(Excerpts from a dataset)
┄┄┄┄┄┄

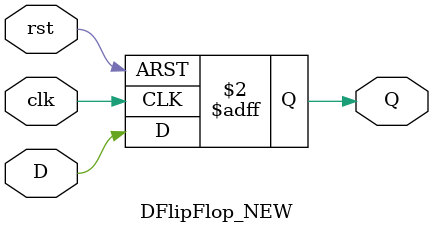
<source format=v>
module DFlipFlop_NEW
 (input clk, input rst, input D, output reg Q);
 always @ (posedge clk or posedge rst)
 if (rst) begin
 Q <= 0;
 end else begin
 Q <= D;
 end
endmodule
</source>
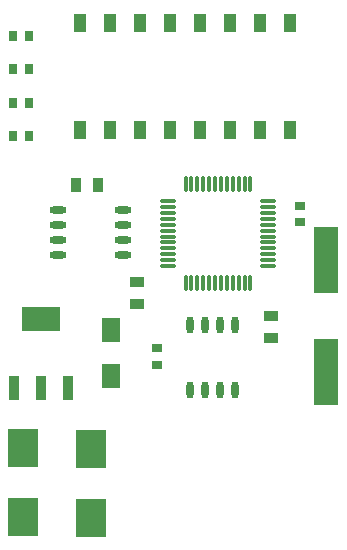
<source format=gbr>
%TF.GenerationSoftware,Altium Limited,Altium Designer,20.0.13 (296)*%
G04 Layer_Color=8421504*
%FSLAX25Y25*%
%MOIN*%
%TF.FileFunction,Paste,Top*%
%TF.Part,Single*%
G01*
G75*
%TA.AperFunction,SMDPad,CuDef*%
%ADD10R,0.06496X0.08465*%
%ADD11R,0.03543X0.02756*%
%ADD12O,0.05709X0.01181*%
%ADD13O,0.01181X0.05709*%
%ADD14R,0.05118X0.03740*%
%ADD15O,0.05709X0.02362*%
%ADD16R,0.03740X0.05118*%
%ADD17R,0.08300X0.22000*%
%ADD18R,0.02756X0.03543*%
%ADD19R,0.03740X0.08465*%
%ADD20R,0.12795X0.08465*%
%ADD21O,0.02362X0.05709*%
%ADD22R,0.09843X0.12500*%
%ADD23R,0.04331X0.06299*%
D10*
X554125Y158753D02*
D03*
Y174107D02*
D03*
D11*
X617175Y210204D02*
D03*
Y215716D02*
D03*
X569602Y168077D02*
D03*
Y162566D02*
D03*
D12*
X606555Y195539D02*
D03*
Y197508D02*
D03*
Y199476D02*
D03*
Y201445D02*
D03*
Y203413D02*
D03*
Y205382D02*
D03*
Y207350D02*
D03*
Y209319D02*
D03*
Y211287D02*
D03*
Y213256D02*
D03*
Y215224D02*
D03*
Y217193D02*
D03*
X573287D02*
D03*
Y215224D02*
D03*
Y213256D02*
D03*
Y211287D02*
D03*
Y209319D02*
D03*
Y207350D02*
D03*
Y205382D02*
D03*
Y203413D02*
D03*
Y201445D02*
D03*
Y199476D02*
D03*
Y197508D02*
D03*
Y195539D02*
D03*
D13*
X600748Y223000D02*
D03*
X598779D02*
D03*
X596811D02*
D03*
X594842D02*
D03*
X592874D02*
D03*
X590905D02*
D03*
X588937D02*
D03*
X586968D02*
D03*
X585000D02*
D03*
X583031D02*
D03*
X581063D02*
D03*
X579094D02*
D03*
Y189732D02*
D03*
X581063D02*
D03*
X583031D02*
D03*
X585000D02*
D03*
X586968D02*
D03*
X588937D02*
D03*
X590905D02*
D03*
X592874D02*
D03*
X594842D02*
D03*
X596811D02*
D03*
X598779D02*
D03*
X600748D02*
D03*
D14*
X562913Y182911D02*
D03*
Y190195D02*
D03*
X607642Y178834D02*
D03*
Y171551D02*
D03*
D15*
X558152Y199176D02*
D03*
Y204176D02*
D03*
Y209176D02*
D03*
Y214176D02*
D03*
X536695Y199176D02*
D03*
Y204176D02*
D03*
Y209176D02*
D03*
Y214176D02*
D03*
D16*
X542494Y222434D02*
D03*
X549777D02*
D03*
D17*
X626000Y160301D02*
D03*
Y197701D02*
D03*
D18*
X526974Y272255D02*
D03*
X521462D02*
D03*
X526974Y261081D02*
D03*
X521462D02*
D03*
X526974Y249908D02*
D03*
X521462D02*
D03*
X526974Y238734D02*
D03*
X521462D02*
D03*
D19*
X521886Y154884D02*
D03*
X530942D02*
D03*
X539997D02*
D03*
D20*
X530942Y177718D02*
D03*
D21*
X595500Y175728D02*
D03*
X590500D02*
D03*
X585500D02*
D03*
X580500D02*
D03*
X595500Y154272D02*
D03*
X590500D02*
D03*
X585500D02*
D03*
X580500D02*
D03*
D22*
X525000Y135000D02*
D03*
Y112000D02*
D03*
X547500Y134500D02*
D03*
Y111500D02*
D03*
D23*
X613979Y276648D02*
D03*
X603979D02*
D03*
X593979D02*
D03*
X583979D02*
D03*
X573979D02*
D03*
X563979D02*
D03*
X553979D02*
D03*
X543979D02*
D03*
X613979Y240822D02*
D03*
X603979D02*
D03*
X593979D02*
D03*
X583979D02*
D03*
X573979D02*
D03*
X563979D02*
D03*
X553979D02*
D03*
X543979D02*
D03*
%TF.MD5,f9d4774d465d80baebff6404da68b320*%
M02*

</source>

┄┄┄┄┄┄

Could you find every line in the records above that has the string "source" and copy it?

<source format=v>
</source>
<source format=gbr>
</source>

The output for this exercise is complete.